Allah is hidden in every heart; reflect upon this in your mind. The One Lord is within both Hindu and Muslim;
Be kind and compassionate to me, O Creator Lord. Bless me with devotion and meditation, O Lord Creator. Says Nanak, the Guru has rid me of doubt.
The Muslim God Allah and the Hindu God Parbrahm are one and the same.
To be Muslim is to be kind-hearted, and wash away pollution from within the heart. He does not even approach worldly pleasures; he is pure, like flowers, silk, ghee and the deer-skin.
One who is blessed with the mercy and compassion of the Merciful Lord, is the manliest man among men. He alone is a Shaykh, a preacher, a Haji, and he alone is God’s slave, who is blessed with God’s Grace.
Elsewhere, he says:
Let mercy be your mosque, faith in God your prayer-mat, and earning an honest living your Quran.
Turning away your face from five thieves (lust, anger, greed, worldly attachment and ego) is the real circumcision, and having a good conduct is the real fast.
Have a high moral character as your Ka‘aba, truth as your spiritual guide, and good deeds your prayer and chant.
Let your rosary be that which is pleasing to his will. Says Nanak, God shall preserve the honor of such a Muslim.

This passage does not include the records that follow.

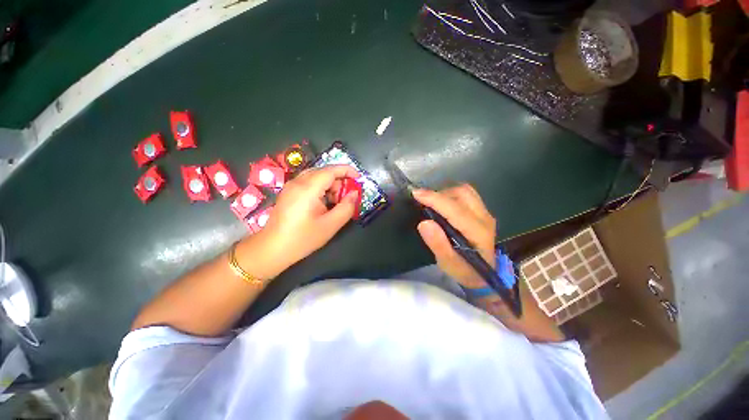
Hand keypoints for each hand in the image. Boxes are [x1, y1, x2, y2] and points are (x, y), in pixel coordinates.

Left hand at [237, 165, 360, 278]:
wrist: (273, 249)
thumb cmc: (303, 238)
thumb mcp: (331, 225)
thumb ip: (347, 207)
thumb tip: (355, 193)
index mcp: (308, 188)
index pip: (331, 170)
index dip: (347, 171)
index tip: (359, 178)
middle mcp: (298, 182)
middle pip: (324, 172)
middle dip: (339, 182)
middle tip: (346, 198)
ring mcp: (291, 186)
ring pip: (317, 177)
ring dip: (330, 186)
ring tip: (335, 203)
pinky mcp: (289, 192)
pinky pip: (309, 183)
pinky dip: (321, 189)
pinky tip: (323, 204)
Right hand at [413, 184, 496, 288]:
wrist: (483, 276)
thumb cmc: (464, 271)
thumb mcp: (448, 264)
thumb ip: (438, 244)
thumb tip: (424, 223)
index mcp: (478, 232)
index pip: (455, 209)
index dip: (434, 199)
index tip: (416, 194)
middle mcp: (484, 218)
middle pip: (462, 194)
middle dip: (439, 194)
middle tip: (423, 202)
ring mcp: (485, 213)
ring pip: (464, 191)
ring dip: (445, 193)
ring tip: (432, 203)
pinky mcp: (482, 212)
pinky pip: (466, 195)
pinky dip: (451, 195)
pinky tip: (442, 205)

To the Hindus, Baba Nanak has quite the same message—to go beyond ritualism and to realize the oneness of God, whose light is ever-present in every particle of the universe, in Hindus and in Muslims alike:
O brother, you worship gods and goddesses. What can you ask of them and what can they give to you?
O brother, the stones/idols you wash with water sink in water (in other words how could these stones help you cross the ocean of worldly temptations.
Personally, although not all of you would, of course, agree with me, I find succor and intellectual and emotional satisfaction in this approach to understanding religion, liberating it from obsession with ritualism and communalism, indicating that the only real way to reconciliation between human beings is through faith in the one God, Creator of all, which is reflected in goodness, love and compassion towards all His creatures. This, for me, is the only way to genuine dialogue and reconciliation.